UNTIL THE THIRTIES HIT

Who wouldn’t be excited about birthdays unless it’s someone entering their dreaded 30s? Even those who do not celebrate their birthdays lavishly keep looking forward to it secretly. But as for me, I had the most boring birthdays ever as a child because it always fell on the winter vacations. Sigh! I would feel missed out on all the celebrations that other students used to have at school. Imagine getting to come to school in “colour dress” and standing out among the thousands of students in monotonous shades of blue and white. Wow. And going around classes and meeting friends to distribute candies! That must feel awesome. Sometimes, teachers would gift their favourite students with pens or other stationery.


Birthdays weren’t a big deal at home, and they were just like any other day. A few friends would show up; we would cut cake, go out for snacks and be back religiously before 8 pm. Otherwise, amma would strip our skins off. Birthdays, her foot! As if it mattered more than returning home on time. But looking back, I see they were some of the greatest joys of life. My friends being scared of my mother and dropping me off on time still makes me wonder how much my relationship dynamics have changed now with my mother for the better. 
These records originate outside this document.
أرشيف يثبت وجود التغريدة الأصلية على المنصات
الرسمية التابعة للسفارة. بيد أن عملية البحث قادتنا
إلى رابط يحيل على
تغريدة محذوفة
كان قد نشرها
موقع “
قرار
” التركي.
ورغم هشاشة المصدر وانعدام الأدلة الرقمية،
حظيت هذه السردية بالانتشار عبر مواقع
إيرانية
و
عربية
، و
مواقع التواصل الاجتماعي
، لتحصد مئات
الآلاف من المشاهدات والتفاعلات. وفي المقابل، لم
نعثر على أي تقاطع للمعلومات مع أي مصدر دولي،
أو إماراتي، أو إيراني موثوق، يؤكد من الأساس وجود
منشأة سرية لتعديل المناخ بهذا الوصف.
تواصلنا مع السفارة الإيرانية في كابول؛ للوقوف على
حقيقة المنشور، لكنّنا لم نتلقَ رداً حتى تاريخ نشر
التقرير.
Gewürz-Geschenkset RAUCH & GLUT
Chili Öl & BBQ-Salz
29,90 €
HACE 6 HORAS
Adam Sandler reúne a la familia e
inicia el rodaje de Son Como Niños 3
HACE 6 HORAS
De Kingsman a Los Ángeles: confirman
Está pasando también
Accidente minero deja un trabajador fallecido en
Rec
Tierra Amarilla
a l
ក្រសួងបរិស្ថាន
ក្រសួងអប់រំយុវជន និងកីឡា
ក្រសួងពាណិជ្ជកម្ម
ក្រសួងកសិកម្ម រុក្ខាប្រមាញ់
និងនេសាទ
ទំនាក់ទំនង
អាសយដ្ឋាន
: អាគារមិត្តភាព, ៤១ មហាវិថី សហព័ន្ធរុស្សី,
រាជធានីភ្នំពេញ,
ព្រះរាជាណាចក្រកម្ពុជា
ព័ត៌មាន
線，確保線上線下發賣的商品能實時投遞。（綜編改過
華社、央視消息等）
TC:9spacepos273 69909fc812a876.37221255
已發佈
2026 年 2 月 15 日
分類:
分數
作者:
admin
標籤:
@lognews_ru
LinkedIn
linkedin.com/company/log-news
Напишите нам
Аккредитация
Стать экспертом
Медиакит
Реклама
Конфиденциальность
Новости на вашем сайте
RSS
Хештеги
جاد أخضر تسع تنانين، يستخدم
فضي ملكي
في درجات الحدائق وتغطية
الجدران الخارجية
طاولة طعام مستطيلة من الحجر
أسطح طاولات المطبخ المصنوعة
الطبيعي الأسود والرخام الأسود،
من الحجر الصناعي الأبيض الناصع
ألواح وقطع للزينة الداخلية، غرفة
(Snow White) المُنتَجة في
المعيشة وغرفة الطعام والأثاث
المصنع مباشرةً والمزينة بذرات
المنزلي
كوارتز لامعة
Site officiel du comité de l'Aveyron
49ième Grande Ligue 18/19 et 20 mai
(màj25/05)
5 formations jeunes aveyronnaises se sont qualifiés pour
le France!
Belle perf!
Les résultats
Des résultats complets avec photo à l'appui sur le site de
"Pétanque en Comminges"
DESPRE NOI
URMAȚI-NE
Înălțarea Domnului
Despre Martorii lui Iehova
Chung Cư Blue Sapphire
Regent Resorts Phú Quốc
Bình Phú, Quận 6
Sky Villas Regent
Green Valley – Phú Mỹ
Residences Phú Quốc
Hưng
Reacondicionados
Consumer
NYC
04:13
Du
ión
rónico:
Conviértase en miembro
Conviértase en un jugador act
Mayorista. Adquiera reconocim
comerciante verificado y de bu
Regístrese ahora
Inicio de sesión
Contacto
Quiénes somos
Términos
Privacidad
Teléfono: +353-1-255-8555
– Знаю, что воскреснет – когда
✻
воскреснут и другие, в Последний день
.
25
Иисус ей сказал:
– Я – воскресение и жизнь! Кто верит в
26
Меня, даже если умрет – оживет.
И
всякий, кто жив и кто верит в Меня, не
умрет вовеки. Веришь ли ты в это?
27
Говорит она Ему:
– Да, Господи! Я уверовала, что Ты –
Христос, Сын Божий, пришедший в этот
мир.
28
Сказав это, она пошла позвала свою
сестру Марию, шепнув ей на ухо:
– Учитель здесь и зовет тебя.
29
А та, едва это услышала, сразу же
I did not know birthdays could be fun until I met my husband, who ensures to make it a special day every time. He gets more excited about my birthdays than me and prepares elaborate itineraries in advance. It’s our escape from our routine lives where we move about like robots in perfect synchrony each day. But life is always about changes. The celebrations used to feel amazing in my twenties. And when suddenly it was time for me to hit thirty, I started feeling the jits. 



I felt exactly like Joey as I hit thirty because I knew life wouldn’t be the same anymore. People had always warned me about the thirties as if it were a predator waiting round the corner in the dark for you. I couldn’t sleep peacefully for a few days as I felt no longer younger. I could imagine all the questions our relatives would throw at us if we met them. Your clock is ticking, and it’s almost time, they would say. Where are my grandkids yet? My parents' and in-laws' voices boomed in my ears. Before thirty-five or you’re doomed, my friends knew how to make me nervous. But what about settling in life? My own voice betrayed me sometimes. Because I always thought I would have sorted life out by my twenties and would be living comfortably in my thirties—all daydreams.
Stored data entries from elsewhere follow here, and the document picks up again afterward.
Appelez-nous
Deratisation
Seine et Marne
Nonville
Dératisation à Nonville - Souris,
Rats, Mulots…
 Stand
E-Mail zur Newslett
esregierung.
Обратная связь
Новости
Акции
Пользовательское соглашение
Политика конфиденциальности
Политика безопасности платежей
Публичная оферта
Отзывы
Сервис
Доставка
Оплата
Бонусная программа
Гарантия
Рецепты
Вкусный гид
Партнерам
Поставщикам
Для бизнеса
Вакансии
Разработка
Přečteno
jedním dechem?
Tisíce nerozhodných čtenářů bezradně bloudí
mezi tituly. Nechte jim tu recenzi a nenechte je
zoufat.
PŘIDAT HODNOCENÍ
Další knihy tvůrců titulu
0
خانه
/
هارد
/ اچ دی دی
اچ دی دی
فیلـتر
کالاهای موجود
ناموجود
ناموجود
I told my husband that we would not celebrate my thirtieth birthday as I didn’t feel like it. But he insisted because our celebrations were all about hitting that weekend gateway with a few gifts, and missing that would mean missing another chance to sanity. So I agreed along. It’s funny how, as kids, we always want to act like adults in their thirties, but when we turn one, it becomes difficult to accept the reality. But slowly, as time kept hopping from 30 to 31 and then to 32 and a little closer to 33, I realised it wasn’t as bad as I had imagined. Yes, my back ache has worsened, and my sleep schedule is screwed up. But that’s about it. 


I still become elated when visiting my parents; I still jump up in joy when India wins a match; I still enjoy taking long walks on the beach on weekends; I still love multitasking between work, cooking, driving, reading and writing, the same as in my twenties. In addition, my outlook on life has also improved a lot. I don’t see things the same way I did in my twenties. I don’t lose my temper over minor issues anymore. I let go of those who were hurting me for a long while. I have cut off relationships for good and made new ones that would last. I have learned to answer complex questions thrown at me and give it back to people who deserve it.


I finally realised that the peace in my thirties is unlike the chaos in my twenties and the utter spectacle of my teenage years. I am still grateful for those years because I wouldn’t be who I am without those beautiful years. But all I want to say is that I have embraced my thirties, and it isn’t as bad as I had imagined. Now, next up, the forties, sooner or later.



On this note, wishing Blogchatter a very happy 9th anniversary. I am grateful for all the shared memories we have. To many more to come.